Cada domingo, como de costumbre, el señor Pablo se sentaba a las afueras de la casa, justo al lado de una puerta alterna que, seguidamente, daba paso a su charanga. Nunca supe la razón del nombre para aquel cuartico, tal vez de cariño o simplemente de forma jocosa se le ocurrió llamarle así al lugar que había destinado para tomarse sus tragos y de vez en cuando, si la rodilla le permitía, echarse sus pases.
En la charanga, de pocos metros de largo y todavía menos de ancho, cabían su mecedora roja con unos arabescos negros, un clóset con su ropa debidamente planchada y organizada, una mesita donde colocaba su equipo de sonido, un afiche del monumento a Pola Becté, una foto con las tres primeras nietas, y dos portarretratos más con fotos suyas, de mi abuela y de las nietas más pequeñas.

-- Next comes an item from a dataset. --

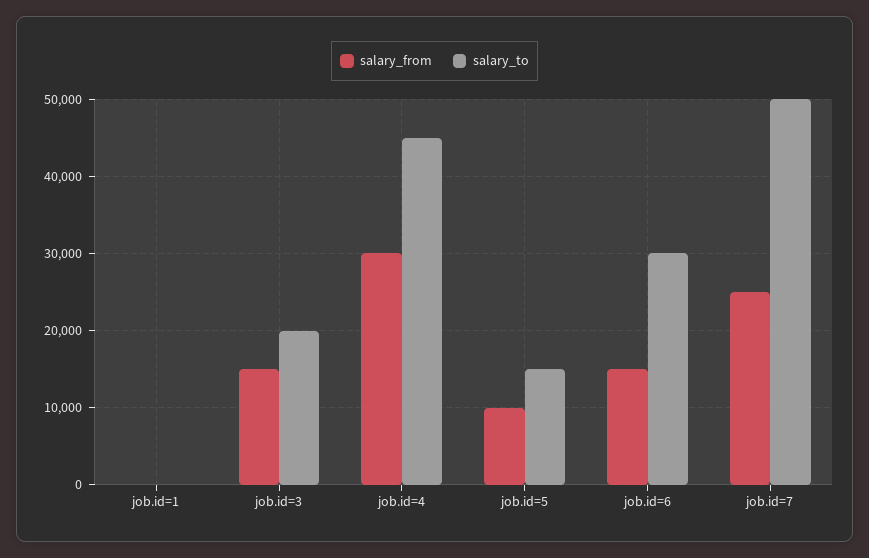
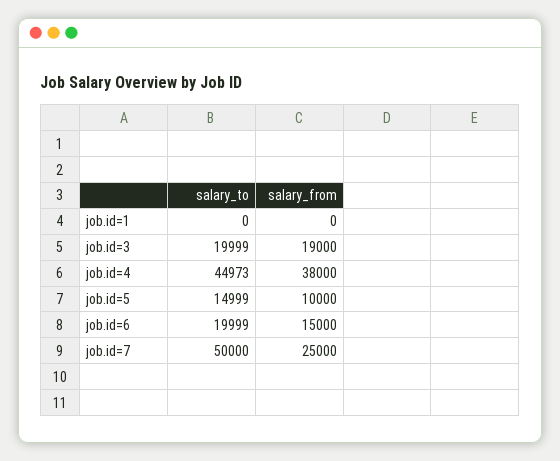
salary_from, job.id=3: 15000 -> 19000
salary_from, job.id=4: 30000 -> 38000
salary_to, job.id=6: 30000 -> 19999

Dicho lugar era, en algunos casos, la manzana de la discordia, sobre todo cuando el volumen escandaloso de sus canciones favoritas impedían una conversación tranquila entre las mujeres de la casa. Esto, el calor, los quehaceres propios del día y uno que otro vecino generoso compartiendo sus gustos musicales con la cuadra entera usando su pick up, eran el cóctel perfecto para que el mal genio floreciera sin inconvenientes. En otros instantes, la charanga era de total agrado, en especial los 31 de diciembre, cuando la familia entera se sentaba completa, a ratos, a comer, hablar, reír y escuchar música.

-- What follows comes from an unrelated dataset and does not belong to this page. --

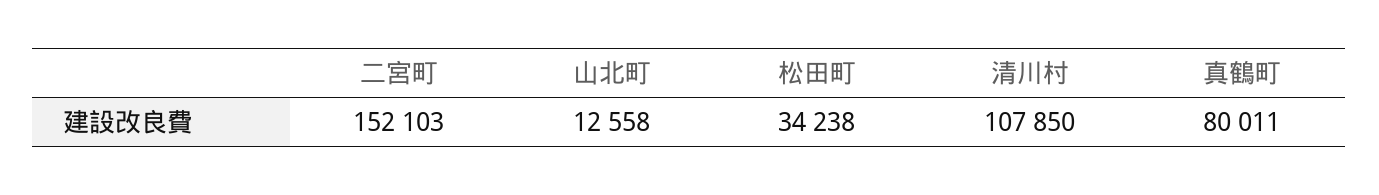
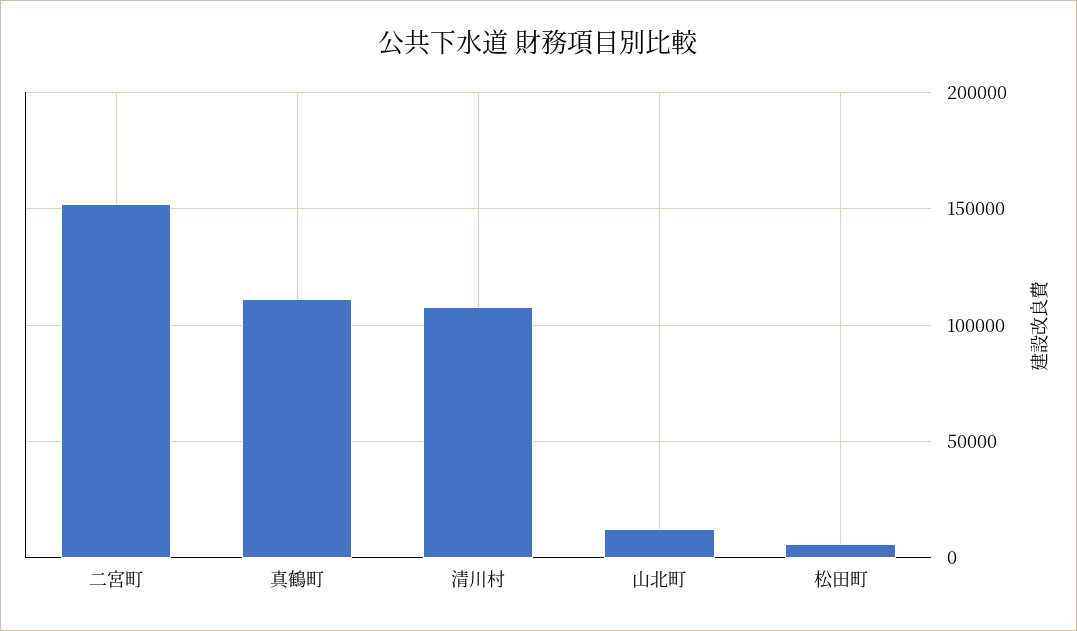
松田町: 34238 -> 5000
真鶴町: 80011 -> 110000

En un par de ocasiones, dos o tres para ser más exactos, llegué a tomarme una cerveza a su lado, acolitada por él por supuesto y ante la mirada atónita de mi madre, seguida de una respectiva cátedra respecto al alcoholismo. Ella tiene sus razones, sin duda, pero esa es otra historia, harina de otro costal.
Por cosas de la vida que nadie imaginaba, la charanga se puso en pausa por un tiempo, al menos eso creíamos cuando la orden impartida a nivel nacional era de quedarnos en casa, encerrados, luchando así contra un enemigo invisible que, tal vez por ignorancia o excesivo optimismo, nunca pensé que llegaría a tocar las puertas de mi casa y menos, a dejarnos incompletos.

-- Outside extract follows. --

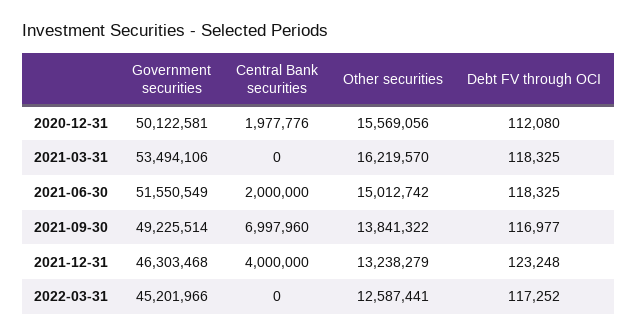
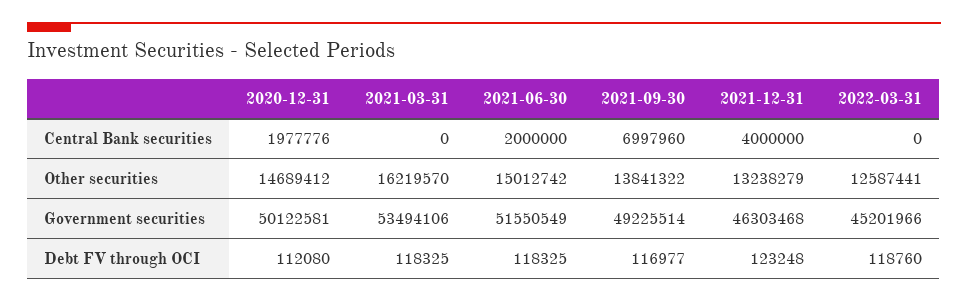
Other securities, 2020-12-31: 15569056 -> 14689412
Debt FV through OCI, 2022-03-31: 117252 -> 118760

Sin saberlo y sin esperarlo, un día la charanga cerró sus puertas para siempre. Un día cualquiera, hace más de un año, ya el señor Pablo no volvió a sentarse engafado y con sombrero, a las afueras de su casa. Sin saberlo, sin esperarlo y sin desearlo, ya no se volvieron a escuchar sus canciones, ya no hubo gritos de una que otra diciendo «bajen eso» refiriéndose al volumen de la música.
Hoy, por aquello de lo incomprensible que somos los humanos o por la extraña razón de romantizar lo que no nos gustaba de quién ya no está físicamente con nosotros, prefiero el dolor de cabeza, la música a todo volumen, la inconformidad de verlo tomando tragos a su edad y con el sol caliente que nos parecía que se le iba a subir la presión arterial y le iba a dar algo, el mal genio. Hoy prefiero tener a mi abuelo con todo aquello. Hoy prefiero al señor Pablo sentado en su charanga.